When Jimi Street's daughter told him their neighbor touched her inappropriately, he was understandably upset. But, when the man was released on bond and returned to his Racine home right next door, Street was outraged.
Reps. Cory Mason (D-Racine) and Tom Weatherson (R-Caledonia) wanted to help the Street family and prevent this from happening to others. Their bipartison legislation - Isabella's Law - would make it a condition of bail for defendents that they not live less than 250 feet or at an adjacent property from the homes of their alleged victims.
They held a press conference Monday on the steps of the Racine County Courthouse to announce their co-sponsorship of the proposed bill.
"Let me be clear. This isn't for a conviction, this will apply to accused perpetrators," Mason said during his time at the podium. "Victims should not have to live next door to their perpetrators even while the case pends through the courts."

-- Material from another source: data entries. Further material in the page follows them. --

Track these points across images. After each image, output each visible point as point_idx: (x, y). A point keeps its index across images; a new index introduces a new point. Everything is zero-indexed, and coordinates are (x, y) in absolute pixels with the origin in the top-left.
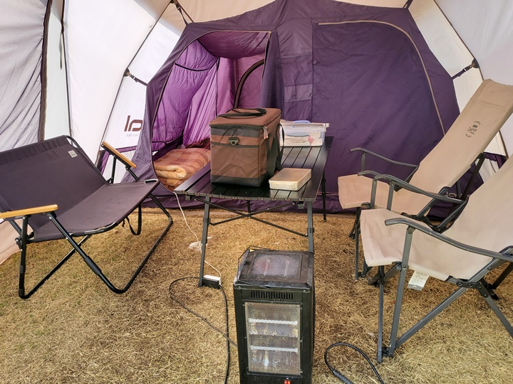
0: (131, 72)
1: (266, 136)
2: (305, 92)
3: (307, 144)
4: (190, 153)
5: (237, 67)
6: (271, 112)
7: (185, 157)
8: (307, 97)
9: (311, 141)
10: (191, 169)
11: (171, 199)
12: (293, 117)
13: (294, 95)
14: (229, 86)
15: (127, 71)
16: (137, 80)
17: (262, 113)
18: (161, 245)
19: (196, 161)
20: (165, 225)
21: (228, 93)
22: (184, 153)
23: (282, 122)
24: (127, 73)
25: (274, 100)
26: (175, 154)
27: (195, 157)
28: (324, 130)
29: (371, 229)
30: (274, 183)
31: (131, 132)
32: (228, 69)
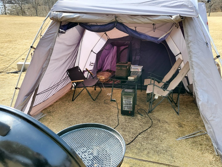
0: (93, 51)
1: (128, 68)
2: (138, 58)
3: (137, 71)
4: (105, 73)
5: (119, 48)
6: (129, 63)
7: (103, 74)
8: (138, 59)
9: (138, 70)
10: (106, 77)
11: (101, 84)
12: (134, 64)
13: (135, 59)
14: (116, 54)
15: (92, 50)
16: (94, 53)
17: (127, 63)
18: (100, 94)
19: (107, 75)
20: (100, 90)
21: (116, 56)
22: (103, 73)
23: (131, 65)
24: (92, 51)
25: (130, 60)
26: (101, 73)
27: (106, 74)
28: (142, 68)
29: (149, 89)
30: (129, 78)
31: (91, 66)
32: (116, 49)
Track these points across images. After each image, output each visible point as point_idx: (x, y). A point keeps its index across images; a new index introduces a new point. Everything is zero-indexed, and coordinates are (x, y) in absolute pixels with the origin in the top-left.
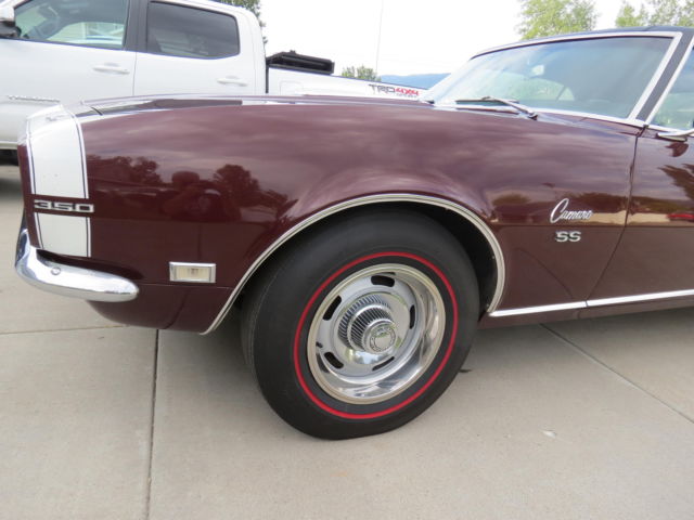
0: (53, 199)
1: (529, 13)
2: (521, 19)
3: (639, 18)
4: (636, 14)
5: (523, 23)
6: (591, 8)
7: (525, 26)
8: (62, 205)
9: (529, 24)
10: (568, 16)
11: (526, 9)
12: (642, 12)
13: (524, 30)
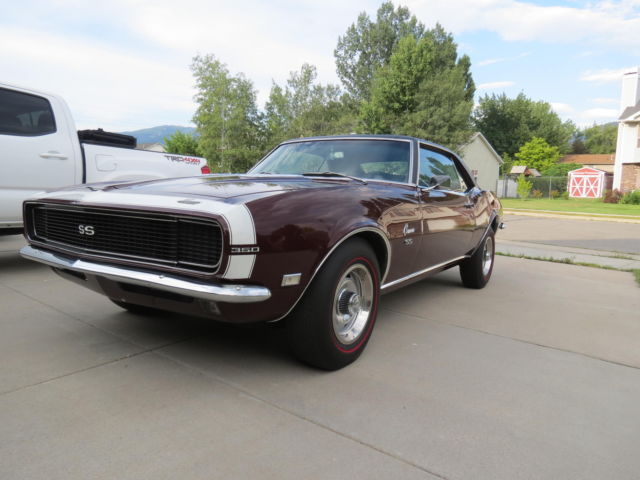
0: (241, 246)
1: (203, 86)
2: (197, 91)
3: (286, 96)
4: (283, 93)
5: (201, 94)
6: (250, 85)
7: (201, 97)
8: (244, 249)
9: (205, 95)
10: (235, 91)
11: (200, 83)
12: (287, 92)
13: (202, 99)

The bill is named for Street's eight-year-old daughter who told her father that neighbor Robert Lambkin, 60, touched her while she was outside playing with friends in February. According to the criminal complaint, Lambkin admitted to unzipping the girl's coat and touching her, but he also told police he "didn't think she noticed what was going on."
Lambkin also told police he may have touched the girl elsewhere. "I know my hand had gone down there,” he is quoted as saying in the complaint.

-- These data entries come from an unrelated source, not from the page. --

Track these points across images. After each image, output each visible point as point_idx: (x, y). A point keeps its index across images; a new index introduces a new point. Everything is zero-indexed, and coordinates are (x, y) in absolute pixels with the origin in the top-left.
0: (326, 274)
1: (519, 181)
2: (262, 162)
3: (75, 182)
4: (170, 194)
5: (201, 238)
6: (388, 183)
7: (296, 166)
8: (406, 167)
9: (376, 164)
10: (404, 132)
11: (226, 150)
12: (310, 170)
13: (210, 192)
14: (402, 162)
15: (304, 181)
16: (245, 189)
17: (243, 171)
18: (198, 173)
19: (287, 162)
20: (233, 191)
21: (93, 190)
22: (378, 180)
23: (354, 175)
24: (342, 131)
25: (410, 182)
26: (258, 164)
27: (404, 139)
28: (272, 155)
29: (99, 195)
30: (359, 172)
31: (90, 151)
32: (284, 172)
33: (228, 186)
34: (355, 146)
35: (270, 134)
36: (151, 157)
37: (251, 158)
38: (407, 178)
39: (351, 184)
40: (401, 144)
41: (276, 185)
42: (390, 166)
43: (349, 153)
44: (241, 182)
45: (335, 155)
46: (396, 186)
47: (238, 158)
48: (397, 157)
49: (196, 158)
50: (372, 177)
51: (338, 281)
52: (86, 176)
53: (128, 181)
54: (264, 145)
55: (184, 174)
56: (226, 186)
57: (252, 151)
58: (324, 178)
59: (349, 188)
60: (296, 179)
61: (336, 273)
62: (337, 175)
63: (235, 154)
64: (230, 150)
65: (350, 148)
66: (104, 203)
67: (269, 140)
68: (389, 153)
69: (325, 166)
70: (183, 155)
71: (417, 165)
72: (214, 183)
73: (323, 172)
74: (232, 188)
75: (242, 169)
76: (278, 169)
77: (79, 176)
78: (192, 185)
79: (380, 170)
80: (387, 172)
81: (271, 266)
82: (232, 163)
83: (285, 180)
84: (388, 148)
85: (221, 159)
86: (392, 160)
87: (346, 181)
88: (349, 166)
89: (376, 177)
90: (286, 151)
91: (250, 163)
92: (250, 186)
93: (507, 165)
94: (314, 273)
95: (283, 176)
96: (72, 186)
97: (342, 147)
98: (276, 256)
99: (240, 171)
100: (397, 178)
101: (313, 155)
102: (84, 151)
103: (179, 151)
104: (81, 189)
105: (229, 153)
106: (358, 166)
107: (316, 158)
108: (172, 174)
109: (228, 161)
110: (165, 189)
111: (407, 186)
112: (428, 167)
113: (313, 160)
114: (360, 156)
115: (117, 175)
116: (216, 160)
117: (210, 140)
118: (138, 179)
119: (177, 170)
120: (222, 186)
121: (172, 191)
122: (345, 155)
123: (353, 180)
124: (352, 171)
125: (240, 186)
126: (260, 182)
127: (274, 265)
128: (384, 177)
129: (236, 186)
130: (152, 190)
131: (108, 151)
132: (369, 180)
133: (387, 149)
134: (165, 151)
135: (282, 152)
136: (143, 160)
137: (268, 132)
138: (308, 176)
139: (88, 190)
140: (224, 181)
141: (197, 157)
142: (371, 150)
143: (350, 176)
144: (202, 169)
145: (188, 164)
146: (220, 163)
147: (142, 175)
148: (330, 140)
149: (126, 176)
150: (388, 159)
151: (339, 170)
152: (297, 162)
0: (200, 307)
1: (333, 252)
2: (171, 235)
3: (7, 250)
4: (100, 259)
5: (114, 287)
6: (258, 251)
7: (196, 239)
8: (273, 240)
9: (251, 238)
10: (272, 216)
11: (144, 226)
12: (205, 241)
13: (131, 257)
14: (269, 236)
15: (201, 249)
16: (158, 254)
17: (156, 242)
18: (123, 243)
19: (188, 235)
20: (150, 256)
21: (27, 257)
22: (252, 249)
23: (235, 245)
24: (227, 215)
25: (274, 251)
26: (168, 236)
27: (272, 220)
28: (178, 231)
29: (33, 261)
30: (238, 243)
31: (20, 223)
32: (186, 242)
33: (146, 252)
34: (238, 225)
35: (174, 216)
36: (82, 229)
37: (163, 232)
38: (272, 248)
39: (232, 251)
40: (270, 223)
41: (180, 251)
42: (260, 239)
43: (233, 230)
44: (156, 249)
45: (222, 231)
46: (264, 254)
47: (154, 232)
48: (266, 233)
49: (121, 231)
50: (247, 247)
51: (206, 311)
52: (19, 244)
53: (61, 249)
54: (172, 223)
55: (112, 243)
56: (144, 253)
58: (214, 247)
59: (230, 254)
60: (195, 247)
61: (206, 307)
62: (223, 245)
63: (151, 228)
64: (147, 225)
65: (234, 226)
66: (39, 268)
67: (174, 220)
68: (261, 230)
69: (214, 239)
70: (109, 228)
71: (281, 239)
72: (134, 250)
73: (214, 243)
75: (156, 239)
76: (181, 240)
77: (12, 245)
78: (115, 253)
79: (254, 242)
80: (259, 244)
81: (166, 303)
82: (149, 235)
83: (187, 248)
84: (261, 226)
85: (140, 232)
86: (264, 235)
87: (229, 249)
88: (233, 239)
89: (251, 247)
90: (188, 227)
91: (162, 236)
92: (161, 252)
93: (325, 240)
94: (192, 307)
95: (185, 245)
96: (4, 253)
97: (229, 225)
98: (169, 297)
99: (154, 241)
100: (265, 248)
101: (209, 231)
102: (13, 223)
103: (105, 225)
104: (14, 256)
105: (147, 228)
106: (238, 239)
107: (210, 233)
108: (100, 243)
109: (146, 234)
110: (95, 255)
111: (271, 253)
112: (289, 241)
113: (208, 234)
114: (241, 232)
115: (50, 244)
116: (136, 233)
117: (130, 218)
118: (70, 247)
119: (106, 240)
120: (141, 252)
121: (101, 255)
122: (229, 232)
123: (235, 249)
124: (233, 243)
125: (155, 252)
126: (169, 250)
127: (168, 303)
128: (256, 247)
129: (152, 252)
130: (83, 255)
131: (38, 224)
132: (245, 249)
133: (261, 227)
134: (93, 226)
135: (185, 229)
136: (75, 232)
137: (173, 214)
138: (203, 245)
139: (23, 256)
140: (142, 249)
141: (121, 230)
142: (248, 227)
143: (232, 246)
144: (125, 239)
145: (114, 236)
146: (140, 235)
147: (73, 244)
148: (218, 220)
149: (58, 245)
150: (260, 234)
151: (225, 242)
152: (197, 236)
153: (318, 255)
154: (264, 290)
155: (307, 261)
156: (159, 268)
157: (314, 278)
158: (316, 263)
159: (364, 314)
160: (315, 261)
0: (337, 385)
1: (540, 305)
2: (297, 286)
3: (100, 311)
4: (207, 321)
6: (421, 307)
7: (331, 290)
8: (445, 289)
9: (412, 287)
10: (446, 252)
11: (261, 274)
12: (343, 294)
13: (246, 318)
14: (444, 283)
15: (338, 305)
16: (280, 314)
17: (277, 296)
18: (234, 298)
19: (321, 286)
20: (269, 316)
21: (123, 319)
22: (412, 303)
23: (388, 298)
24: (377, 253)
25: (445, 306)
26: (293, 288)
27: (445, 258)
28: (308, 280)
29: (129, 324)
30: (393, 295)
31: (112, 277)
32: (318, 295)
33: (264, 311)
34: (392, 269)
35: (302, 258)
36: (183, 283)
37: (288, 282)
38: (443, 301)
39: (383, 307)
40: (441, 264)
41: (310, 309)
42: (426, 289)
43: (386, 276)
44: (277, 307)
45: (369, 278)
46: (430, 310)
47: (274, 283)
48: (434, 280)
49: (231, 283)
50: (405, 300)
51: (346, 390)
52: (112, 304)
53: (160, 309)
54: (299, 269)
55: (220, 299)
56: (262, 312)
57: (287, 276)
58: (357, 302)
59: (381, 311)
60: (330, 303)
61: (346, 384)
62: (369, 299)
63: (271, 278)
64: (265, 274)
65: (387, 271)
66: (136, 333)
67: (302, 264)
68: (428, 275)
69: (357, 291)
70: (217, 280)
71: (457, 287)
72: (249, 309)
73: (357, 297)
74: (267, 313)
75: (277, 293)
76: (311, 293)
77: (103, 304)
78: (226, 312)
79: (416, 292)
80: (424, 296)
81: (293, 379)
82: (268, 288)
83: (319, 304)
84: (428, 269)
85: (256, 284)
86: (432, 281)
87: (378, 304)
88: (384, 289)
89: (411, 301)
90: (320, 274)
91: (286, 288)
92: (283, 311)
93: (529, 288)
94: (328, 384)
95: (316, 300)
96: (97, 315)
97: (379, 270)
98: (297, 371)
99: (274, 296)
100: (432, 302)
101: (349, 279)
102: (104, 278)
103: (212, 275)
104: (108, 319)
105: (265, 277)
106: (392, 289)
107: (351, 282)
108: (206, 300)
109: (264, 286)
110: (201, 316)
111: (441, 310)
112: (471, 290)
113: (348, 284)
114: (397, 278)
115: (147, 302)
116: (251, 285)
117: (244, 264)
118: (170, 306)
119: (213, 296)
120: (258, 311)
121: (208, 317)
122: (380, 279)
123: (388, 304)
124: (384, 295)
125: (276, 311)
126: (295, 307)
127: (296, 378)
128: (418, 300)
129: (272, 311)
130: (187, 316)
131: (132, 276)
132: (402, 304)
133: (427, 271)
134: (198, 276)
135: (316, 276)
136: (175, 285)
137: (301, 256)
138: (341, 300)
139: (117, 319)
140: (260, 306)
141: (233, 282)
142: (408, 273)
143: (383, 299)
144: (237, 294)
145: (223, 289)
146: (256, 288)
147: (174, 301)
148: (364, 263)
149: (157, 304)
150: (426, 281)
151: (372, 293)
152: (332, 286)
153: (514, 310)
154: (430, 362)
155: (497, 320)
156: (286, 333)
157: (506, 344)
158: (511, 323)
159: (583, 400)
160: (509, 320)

He plead not guilty March 13 to a single count of first degree sexual assault of a child and returned to court-ordered house arrest after being released on a $10,000 signature bond during his initial appearance. Lambkin has not been convicted of this charge. He is next due in court for a pre-trial conference on May 3.
After the legislation announcement, Street said Isabella has ups and downs, and she is in counseling.
"She still has nightmares," Street said. "She has her ups and downs, there's still some anxiety."
Racine County District Attorney Rich Chiapete told reporters that Lambkin no longer lives next door to the Streets and is in the process of moving completely out of that residence.
Weatherston said the legislation has broad bipartisan support, including that of Assembly Speaker Robin Vos, R-Burlington, and several state senators as well.
"We are circulating the bill today for additional co-sponsors and expect to get an actual bill number next week," he said. "From there it goes to a vote in both houses and hopefully to the Governor's desk for his signature."
Mason noted that the earliest the new bill could pass is in June, which is considered almost warp speed.
"For a bill to go from concept to written language to passed and signed into law in two or three months is considered break-neck speed," he said.
Street said having lawmakers address this issue is a step toward healing for the whole family, but Isabella is still suffering from panic attacks. He said she needs to have a trusted family member or two with her to play outside in the yard and even then, she can't be outside for long.
"She's only good for about 20 minutes and then she has anxiety attacks and we have to go inside," he said. "I don't want other families to have to go through any of this."